Samantha is an artist with a special talent for copying the greatest hits of art history only in miniature. As a result, she became the subject of ‘human interest’ stories, locally, and then nationally. I know, it’s a strange thing to achieve recognition for—she’s aware of the absurdity of it. From the time she was a little kid, her father exploited her talent to make money, she concluded early on that if rich people are stupid enough to lay out thousands of dollars to pay for a miniature copy of Van Gogh’s Starry Night painted by some little kid they see as some kind of idiot savant, then why not? Every time she’s commissioned to paint “repeats” such as the Mona Lisa, she makes it smaller than the last time she made it (she imagines it will be the size of a postage stamp someday.) Changing the size slightly makes it “different” enough so she doesn’t get bored making it.

It seems she has a good life, but the crux is what she’s missing—she wants to paint something of her own. In the first drafts, the original conversation between Samantha and Guthrie was partially about this (and many other things, some of them silly) while they’re on a journey out west. Why were they out there, where did they come from, and what their relationship is supposed to be became a study about the meaning of love. How does an autistic woman express that emotion? Not that well—tho’ she tries very hard to express her feelings. Her obsessive-compulsive fixations cause an emotional upheaval that is overwhelming not only for her, but also for the recipient of her attention. Her sketchbooks are filled with the portraits of the people in her life who she loves, Lenore (her mother), Whitley (her father), Helena (her half-sister), Guthrie (who is her step-brother from her father’s previous marriage), and her friend, Sylvester. The quirk to her autism is her keen observation of faces and expressions—while she may not respond appropriately to the emotions of others, she’s studying them all the time, and is conscious of what is conveyed by an individual’s expressions. Often, the portraits become entangled in a mesh of pencil lines—random marks made and followed and will go on to the next page filling the paper edge to edge—these drawings are her natural self-expression, but because she’s never been encouraged to focus on making art from her own ideas, she doesn’t see their importance.

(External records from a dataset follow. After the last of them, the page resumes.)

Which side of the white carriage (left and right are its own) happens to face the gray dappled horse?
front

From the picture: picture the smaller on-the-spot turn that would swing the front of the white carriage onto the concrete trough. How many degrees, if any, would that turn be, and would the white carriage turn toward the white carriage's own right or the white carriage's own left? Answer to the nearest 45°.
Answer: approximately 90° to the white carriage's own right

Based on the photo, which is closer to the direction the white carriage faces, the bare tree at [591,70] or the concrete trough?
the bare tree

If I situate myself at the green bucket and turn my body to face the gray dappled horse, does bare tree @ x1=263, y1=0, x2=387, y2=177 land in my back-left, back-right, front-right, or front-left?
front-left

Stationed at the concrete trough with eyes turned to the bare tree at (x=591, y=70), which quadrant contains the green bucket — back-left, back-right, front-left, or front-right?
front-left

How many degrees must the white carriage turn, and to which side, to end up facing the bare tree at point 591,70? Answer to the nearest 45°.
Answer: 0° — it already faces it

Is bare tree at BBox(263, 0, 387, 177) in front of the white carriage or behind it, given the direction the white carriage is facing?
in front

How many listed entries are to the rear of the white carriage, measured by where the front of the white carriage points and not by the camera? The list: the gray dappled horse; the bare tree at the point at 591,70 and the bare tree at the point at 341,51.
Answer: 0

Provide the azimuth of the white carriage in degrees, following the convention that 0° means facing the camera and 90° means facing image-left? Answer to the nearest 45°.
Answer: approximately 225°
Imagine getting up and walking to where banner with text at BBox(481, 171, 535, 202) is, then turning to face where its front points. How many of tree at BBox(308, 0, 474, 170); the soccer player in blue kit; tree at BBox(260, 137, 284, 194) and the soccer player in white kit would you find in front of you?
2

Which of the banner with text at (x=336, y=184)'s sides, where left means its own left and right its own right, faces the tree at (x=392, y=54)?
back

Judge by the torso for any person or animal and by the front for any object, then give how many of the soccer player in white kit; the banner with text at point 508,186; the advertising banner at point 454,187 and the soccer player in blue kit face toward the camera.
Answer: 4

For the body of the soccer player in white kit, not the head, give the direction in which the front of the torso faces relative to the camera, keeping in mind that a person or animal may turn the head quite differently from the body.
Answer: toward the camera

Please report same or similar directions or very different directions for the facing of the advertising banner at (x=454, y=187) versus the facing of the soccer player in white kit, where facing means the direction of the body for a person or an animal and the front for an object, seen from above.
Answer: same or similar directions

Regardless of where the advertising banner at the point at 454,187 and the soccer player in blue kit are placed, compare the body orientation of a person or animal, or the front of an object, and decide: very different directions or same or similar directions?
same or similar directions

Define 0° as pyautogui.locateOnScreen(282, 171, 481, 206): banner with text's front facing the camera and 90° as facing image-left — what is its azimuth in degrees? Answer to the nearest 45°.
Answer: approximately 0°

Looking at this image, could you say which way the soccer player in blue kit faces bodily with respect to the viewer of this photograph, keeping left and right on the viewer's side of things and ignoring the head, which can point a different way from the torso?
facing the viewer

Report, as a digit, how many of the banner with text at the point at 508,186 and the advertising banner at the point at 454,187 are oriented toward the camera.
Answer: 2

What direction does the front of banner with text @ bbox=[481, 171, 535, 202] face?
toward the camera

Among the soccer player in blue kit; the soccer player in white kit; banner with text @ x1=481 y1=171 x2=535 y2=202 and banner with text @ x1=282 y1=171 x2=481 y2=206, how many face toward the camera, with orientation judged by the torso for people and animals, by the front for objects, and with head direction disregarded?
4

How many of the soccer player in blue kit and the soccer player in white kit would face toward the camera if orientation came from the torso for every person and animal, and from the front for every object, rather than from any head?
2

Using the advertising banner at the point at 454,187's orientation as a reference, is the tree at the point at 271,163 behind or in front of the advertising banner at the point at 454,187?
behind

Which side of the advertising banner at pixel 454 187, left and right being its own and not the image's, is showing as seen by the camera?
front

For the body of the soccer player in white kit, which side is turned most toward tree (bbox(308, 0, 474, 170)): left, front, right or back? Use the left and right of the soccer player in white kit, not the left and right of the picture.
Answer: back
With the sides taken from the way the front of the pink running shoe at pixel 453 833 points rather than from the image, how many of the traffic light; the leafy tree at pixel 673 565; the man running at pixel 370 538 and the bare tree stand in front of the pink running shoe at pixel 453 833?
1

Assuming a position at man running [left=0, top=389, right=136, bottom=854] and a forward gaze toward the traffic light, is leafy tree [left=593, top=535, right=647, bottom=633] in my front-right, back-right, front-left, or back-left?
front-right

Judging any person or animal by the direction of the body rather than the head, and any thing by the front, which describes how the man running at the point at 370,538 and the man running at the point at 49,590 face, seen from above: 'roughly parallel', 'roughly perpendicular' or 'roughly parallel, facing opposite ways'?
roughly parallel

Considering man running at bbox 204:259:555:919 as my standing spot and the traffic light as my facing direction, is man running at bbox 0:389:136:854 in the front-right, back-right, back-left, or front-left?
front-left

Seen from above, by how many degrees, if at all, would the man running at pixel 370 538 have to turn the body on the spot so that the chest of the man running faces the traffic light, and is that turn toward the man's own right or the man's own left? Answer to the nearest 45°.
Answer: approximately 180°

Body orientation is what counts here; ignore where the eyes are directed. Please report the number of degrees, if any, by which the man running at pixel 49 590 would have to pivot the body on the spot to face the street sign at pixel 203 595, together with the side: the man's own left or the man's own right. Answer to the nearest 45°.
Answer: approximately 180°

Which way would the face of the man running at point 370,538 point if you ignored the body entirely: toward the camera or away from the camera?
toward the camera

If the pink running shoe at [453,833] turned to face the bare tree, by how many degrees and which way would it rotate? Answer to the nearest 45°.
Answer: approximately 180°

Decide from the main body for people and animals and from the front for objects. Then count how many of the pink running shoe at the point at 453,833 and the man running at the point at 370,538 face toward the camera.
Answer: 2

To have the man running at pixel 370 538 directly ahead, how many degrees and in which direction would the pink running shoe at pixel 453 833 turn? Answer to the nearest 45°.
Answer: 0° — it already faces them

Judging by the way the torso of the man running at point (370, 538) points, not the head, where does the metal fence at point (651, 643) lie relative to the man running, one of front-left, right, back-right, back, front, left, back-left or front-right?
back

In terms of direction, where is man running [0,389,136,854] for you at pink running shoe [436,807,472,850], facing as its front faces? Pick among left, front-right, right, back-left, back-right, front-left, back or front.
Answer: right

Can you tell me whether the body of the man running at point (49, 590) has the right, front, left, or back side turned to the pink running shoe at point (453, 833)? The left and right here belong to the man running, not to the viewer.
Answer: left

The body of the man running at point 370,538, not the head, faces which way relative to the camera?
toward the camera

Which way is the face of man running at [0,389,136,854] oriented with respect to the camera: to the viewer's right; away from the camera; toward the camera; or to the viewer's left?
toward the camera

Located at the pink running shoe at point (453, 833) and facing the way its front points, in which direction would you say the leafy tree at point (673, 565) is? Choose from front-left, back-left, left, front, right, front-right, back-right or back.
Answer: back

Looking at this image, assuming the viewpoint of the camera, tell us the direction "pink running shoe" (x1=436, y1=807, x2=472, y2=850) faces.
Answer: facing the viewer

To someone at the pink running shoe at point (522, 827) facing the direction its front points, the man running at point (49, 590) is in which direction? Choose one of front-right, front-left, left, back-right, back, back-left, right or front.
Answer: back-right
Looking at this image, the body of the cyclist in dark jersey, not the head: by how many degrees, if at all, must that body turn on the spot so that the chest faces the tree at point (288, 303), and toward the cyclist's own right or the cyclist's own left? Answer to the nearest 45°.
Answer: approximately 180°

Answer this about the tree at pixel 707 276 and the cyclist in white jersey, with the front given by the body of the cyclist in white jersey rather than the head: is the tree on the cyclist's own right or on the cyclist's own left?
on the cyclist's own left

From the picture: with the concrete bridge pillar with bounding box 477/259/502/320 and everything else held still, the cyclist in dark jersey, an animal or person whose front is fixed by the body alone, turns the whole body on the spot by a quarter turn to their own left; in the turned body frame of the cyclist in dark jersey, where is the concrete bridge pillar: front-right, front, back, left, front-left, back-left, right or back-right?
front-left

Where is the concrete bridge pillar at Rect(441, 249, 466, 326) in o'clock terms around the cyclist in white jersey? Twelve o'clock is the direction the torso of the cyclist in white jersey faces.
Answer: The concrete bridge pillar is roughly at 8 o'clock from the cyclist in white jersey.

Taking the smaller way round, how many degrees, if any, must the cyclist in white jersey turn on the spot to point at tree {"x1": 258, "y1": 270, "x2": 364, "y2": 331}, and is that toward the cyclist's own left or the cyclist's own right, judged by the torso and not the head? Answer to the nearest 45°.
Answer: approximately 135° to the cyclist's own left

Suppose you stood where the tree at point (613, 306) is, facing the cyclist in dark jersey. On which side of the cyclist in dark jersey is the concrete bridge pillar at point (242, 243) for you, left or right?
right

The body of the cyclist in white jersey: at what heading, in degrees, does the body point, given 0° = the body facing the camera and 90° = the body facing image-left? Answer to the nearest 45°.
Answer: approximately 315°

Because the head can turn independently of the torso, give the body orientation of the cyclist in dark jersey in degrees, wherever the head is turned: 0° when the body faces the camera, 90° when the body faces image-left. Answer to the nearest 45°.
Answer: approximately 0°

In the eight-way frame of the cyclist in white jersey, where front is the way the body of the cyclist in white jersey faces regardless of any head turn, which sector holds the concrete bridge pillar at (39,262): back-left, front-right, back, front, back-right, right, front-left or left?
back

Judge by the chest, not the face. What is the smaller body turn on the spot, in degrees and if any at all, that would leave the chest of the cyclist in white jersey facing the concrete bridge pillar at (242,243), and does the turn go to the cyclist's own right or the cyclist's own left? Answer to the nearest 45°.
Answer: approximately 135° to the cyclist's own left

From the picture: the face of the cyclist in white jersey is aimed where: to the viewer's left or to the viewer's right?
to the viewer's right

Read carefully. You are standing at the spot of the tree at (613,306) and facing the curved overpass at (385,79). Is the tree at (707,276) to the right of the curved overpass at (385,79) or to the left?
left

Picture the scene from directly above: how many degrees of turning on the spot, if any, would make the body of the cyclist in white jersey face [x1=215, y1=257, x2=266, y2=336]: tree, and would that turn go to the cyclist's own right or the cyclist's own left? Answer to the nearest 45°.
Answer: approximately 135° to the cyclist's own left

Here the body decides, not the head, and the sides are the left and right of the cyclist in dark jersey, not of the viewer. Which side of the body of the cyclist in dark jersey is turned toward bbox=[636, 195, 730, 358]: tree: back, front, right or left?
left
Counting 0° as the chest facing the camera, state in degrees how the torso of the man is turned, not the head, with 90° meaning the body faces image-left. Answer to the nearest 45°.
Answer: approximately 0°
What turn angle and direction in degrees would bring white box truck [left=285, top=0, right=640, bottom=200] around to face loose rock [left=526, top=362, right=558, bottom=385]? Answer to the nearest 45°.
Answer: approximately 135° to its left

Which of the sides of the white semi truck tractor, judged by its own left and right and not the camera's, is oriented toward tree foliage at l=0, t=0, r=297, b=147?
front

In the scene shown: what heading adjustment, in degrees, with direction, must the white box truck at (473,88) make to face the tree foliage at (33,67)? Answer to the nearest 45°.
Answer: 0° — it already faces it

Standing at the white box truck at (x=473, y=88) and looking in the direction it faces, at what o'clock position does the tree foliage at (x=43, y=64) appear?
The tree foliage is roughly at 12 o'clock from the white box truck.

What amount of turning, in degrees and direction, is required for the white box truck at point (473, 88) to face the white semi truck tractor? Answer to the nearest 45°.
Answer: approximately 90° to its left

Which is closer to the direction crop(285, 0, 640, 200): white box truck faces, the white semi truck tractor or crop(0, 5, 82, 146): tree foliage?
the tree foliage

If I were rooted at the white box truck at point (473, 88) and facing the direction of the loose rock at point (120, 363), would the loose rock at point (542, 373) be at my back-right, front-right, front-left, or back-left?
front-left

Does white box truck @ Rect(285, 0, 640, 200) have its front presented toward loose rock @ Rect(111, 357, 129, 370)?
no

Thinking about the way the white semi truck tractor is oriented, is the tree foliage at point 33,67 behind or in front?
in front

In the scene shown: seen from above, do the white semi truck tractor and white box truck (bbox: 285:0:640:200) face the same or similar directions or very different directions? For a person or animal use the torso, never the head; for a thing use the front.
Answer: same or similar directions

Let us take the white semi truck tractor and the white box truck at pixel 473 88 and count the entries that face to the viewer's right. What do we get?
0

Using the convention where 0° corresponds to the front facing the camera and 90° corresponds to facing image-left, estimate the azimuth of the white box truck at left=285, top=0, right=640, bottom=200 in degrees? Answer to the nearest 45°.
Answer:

These issues were the basic backbone of the book, the rest evolved over time. The strangest things happen while writing a book—a whole lot of “unexpected” emerges from the fertile ground of the primary source of the story. It always amazes me where the original idea takes me, it all seems so simple at first, then there’s this beautiful sense of wonder that occurs as pieces fall into place, I go with the flow because it feels right—it’s truly magical how it happens. This book turned out to be a bigger, far more complex story than I initially imagined, and there were times I feared I took on something too big. It surprises me that I wrote it in that “I really wrote this book!” sort of way. I’m a little bit partial to The Fractured Hues of White Light—I think “she’s” my favorite novel because it was so challenging to write it.